### OBJECTIVES
1. Please reproduce the passage on Algerian nationalism word for word from "European influences had" up to and including "French colonial rule.".
2. List the powerful allies the colons had, as named in the passage on Algerian nationalism.
3. Answer these questions from the passage on Algerian nationalism:
(a) In what year did Abbas deny that Algeria had a separate identity?
(b) Which country gave Algerian nationalists significant support from 1954 to 1962?
(c) For what did French liberals in the 1930s denigrate the AUMA?

— start DOCUMENT —

European influences had some impact on indigenous Muslim political movements because Ferhat Abbas and Messali Hadj even with opposite views, essentially looked to France for their more secular ideological models. Ben Badis, however, believed that "Islam is our religion, Arabic our language, Algeria our fatherland." Abbas went as far as summing up the philosophy of the liberal integrationists to oppose the claims of the nationalists by denying in 1936 that Algeria had a separate identity. However, Ben Badis responded that he, too, had looked to the past and found "that this Algerian nation is not France, cannot be France, and does not want to be France … [but] has its culture, its traditions and its characteristics, good or bad, like every other nation of the earth." He was opposed to French colonial rule.

The colons, for their part, rejected any movement toward reform, whether instigated by integrationist or nationalist organizations. Reaction in Paris to the nationalists was divided. In the 1930s, French liberals saw only the évolués as a possible channel for diffusing political power in Algeria, denigrating Messali Hadj for demagoguery and the AUMA for religious obscurantism. At all times, however, the French government was confronted by the monolithic intransigence of the leaders of the European community in Algeria in opposing any devolution of power to Muslims, even to basically pro-French évolués. The colons also had powerful allies in the French National Assembly, the bureaucracy, the armed forces, and the business community, and were strengthened in their resistance by their almost total control of the Algerian administration and police.

From 1954 to 1962, Algerian nationalists found significant support in Germany, which had a deciding impact on French counterinsurgency efforts during the Algerian war. In that regard, the activities of the FLN outside of France and Algeria was examined. The role of anti-colonial movements underscores the problematic interactions between different security and intelligence services during the Cold War.

— end DOCUMENT —
— start ITEMS —

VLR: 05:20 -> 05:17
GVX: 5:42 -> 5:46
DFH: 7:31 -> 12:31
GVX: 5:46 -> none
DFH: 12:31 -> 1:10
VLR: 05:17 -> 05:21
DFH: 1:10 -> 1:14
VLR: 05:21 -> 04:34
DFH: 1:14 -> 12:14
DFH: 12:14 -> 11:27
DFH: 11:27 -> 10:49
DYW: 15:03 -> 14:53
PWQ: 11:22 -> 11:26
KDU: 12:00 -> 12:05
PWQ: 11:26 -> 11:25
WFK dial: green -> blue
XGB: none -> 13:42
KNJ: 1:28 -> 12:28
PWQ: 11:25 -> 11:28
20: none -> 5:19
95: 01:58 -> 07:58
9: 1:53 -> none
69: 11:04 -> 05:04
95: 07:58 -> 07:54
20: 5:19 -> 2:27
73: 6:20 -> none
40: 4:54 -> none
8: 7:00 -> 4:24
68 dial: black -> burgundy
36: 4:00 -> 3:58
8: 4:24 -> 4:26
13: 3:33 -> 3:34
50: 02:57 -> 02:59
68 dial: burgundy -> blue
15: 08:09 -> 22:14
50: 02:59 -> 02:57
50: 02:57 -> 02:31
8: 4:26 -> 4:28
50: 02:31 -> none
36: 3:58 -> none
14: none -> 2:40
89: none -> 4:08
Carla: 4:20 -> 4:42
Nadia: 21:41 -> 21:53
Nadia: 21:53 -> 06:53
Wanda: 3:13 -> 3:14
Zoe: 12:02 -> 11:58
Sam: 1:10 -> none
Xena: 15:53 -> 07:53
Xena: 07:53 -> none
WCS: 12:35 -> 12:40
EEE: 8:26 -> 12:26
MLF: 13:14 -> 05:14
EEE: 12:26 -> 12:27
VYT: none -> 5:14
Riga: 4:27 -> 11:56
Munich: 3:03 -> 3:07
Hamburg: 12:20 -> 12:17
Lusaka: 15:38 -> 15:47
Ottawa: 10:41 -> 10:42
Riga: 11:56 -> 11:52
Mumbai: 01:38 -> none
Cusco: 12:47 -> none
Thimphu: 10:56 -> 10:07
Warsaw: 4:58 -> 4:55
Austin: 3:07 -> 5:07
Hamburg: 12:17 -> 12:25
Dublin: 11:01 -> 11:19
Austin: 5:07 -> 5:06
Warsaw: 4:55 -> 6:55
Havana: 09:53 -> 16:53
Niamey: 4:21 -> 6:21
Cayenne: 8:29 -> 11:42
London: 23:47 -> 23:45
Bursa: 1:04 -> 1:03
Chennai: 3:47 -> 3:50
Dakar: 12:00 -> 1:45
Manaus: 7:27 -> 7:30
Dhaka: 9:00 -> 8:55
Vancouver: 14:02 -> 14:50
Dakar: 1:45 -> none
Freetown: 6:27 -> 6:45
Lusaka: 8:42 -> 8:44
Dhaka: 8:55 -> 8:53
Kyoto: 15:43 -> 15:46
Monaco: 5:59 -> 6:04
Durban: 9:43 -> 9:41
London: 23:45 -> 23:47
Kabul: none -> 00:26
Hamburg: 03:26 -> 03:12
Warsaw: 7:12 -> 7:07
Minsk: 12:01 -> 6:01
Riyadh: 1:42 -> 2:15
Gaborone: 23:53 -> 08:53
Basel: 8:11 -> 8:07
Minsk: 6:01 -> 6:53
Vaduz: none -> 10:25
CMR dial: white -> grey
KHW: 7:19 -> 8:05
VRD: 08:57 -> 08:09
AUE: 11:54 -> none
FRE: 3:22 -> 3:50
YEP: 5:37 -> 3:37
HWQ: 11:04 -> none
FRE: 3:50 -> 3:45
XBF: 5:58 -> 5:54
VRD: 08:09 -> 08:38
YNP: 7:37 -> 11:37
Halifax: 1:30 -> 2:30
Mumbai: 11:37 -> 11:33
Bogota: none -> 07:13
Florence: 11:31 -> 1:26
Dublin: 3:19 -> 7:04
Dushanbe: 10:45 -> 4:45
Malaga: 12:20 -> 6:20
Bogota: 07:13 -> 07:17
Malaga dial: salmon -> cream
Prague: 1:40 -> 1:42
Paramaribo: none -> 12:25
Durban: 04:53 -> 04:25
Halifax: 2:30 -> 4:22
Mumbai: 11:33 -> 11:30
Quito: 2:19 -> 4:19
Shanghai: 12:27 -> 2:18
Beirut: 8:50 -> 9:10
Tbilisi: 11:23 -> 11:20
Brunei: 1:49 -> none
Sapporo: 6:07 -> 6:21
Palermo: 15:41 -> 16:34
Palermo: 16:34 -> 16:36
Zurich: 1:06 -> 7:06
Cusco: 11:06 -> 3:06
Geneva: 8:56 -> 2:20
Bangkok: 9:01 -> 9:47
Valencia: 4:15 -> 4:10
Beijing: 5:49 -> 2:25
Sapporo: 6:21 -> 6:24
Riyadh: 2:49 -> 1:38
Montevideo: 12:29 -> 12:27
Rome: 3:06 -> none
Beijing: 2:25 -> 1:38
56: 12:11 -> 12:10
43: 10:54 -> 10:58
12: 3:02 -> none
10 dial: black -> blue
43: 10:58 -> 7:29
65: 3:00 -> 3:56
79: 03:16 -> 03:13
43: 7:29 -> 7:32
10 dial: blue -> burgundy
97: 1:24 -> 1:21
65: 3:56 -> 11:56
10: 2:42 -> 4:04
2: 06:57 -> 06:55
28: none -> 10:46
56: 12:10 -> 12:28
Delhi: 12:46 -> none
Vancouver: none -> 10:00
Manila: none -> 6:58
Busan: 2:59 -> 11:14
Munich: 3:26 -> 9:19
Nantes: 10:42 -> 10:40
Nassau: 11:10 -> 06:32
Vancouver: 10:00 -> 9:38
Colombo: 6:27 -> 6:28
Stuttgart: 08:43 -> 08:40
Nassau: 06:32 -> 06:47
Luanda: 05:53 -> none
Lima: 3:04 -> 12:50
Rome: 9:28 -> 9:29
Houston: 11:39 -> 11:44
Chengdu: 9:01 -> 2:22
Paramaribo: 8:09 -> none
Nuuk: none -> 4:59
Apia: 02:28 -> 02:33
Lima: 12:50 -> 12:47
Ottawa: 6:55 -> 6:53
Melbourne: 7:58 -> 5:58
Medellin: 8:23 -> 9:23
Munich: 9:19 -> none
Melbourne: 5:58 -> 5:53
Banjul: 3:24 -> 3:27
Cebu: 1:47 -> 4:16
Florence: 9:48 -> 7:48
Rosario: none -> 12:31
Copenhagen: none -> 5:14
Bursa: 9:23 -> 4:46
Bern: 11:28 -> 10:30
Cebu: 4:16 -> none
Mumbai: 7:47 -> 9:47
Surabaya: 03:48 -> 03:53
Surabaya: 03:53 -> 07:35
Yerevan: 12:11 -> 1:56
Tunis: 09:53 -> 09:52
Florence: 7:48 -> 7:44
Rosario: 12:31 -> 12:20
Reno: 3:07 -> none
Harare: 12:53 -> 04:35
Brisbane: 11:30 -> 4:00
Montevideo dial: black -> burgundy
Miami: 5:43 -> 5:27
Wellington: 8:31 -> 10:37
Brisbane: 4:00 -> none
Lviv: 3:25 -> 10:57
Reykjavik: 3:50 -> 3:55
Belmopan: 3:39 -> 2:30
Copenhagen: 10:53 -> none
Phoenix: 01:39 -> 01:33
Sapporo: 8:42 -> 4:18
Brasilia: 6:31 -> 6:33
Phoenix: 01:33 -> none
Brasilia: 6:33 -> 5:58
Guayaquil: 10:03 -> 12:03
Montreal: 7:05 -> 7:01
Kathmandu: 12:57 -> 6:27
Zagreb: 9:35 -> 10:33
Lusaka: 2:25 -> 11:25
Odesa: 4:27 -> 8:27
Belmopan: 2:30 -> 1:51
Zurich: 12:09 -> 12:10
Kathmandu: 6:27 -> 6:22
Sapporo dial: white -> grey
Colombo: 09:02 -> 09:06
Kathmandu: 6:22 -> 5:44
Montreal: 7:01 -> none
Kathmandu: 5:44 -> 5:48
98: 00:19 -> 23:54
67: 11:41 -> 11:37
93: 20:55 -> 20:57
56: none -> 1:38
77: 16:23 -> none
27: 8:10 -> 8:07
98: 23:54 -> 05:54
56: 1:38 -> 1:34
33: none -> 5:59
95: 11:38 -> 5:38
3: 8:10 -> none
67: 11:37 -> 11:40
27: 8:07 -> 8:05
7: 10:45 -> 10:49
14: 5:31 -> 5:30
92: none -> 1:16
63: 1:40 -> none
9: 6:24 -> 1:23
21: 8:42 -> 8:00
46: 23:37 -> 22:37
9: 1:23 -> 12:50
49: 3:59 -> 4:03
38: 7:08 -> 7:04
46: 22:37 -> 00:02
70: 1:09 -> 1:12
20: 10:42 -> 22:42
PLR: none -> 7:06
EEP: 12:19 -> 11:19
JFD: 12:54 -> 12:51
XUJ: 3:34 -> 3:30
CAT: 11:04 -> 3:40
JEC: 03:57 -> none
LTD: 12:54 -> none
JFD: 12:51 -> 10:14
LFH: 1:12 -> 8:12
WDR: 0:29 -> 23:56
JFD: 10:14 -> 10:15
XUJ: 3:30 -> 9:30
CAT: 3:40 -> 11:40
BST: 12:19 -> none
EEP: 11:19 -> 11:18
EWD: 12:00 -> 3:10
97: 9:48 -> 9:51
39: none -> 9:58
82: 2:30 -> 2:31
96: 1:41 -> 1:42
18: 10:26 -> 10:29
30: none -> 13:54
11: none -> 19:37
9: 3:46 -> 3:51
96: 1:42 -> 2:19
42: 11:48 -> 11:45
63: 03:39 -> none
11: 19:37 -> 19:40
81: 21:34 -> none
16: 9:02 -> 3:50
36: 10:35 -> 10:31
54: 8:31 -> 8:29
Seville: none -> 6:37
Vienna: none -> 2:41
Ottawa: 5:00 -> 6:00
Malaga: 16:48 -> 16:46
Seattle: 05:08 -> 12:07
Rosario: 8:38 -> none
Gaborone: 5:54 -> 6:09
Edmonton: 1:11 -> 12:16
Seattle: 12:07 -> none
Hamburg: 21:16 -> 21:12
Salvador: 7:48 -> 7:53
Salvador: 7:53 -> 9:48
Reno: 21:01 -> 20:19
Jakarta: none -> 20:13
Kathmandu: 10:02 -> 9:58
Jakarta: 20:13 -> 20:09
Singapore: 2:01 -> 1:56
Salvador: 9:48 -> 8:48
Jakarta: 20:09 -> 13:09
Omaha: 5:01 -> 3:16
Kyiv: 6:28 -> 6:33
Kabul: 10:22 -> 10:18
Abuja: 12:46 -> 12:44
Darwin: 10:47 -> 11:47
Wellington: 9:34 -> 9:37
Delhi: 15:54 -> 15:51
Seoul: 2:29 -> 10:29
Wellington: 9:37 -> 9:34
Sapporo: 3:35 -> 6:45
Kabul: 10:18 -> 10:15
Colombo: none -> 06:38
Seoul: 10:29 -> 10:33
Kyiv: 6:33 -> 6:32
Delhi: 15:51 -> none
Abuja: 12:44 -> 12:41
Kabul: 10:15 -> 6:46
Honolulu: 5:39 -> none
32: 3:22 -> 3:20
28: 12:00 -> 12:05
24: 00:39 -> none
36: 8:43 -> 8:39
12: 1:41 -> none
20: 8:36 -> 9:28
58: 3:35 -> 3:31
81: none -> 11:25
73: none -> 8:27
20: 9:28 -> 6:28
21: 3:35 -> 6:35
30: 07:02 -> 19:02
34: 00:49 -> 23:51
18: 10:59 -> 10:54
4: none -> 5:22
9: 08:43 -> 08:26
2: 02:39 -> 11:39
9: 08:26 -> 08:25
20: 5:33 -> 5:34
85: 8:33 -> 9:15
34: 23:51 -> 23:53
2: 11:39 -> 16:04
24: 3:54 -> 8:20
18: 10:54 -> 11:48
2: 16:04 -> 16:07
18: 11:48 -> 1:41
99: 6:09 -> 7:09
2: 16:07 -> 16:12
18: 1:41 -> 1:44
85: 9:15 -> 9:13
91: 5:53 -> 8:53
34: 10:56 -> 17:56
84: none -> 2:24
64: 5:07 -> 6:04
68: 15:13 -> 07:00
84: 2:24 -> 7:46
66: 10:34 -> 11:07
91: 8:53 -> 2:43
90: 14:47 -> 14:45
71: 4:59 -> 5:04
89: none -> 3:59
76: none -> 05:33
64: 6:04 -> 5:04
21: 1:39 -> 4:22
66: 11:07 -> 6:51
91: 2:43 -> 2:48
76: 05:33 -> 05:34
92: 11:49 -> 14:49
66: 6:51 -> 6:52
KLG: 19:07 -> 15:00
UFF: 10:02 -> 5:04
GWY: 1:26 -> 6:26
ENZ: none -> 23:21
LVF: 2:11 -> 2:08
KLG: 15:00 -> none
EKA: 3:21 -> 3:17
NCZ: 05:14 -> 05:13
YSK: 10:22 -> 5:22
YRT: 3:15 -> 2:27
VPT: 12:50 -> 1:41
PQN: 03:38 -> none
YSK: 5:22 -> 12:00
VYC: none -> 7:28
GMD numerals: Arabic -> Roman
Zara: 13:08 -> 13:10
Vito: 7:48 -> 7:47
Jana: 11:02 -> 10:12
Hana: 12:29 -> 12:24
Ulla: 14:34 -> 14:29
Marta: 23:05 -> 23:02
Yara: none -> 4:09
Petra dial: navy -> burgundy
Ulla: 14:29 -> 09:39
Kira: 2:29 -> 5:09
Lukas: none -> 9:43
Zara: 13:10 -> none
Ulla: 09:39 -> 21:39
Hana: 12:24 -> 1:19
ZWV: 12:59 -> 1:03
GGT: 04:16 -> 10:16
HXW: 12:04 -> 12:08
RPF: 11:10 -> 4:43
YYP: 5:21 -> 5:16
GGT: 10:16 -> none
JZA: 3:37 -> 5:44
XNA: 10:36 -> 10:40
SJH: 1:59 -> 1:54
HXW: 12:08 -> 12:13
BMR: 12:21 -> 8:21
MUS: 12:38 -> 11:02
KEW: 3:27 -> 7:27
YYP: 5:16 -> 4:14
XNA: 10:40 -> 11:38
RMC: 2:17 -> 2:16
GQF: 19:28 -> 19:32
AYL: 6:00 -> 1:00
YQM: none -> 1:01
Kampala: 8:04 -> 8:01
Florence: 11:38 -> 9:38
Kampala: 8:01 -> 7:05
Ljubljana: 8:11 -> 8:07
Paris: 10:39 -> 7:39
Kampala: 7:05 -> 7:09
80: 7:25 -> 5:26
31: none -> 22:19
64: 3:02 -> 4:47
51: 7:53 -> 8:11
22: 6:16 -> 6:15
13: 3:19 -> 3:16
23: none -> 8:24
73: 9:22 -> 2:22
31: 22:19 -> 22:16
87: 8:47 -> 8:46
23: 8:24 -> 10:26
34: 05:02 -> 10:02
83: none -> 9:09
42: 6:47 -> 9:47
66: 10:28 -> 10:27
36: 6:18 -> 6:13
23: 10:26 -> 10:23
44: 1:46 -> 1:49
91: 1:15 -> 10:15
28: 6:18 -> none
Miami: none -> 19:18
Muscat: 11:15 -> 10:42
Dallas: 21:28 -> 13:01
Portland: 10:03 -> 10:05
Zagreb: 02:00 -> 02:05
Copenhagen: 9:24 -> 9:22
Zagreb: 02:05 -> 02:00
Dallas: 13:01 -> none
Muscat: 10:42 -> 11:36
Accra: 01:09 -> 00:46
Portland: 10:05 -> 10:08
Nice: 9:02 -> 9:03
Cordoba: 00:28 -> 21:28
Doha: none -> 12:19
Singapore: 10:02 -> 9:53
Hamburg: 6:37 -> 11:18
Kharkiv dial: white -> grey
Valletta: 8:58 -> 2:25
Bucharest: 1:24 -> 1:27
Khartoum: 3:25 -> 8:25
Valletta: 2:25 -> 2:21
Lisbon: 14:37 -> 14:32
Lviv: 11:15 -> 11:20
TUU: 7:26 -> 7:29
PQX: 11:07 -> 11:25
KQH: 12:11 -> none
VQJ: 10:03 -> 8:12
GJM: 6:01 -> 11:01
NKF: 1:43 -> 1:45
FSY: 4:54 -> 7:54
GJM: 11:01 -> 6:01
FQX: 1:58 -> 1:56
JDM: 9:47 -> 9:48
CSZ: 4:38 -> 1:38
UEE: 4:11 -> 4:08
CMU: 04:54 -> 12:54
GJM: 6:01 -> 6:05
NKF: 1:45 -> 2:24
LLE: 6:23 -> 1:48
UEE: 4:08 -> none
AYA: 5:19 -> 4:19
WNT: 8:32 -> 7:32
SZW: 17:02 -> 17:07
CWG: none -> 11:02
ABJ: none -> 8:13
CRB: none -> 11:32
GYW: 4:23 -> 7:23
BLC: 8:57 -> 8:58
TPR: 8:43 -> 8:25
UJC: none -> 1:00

— end ITEMS —

### ANSWERS FOR THE TASKS
1.
European influences had some impact on indigenous Muslim political movements because Ferhat Abbas and Messali Hadj even with opposite views, essentially looked to France for their more secular ideological models. Ben Badis, however, believed that "Islam is our religion, Arabic our language, Algeria our fatherland." Abbas went as far as summing up the philosophy of the liberal integrationists to oppose the claims of the nationalists by denying in 1936 that Algeria had a separate identity. However, Ben Badis responded that he, too, had looked to the past and found "that this Algerian nation is not France, cannot be France, and does not want to be France … [but] has its culture, its traditions and its characteristics, good or bad, like every other nation of the earth." He was opposed to French colonial rule.

2.
- the French National Assembly
- the bureaucracy
- the armed forces
- the business community

3.
(a) 1936
(b) Germany
(c) Religious obscurantism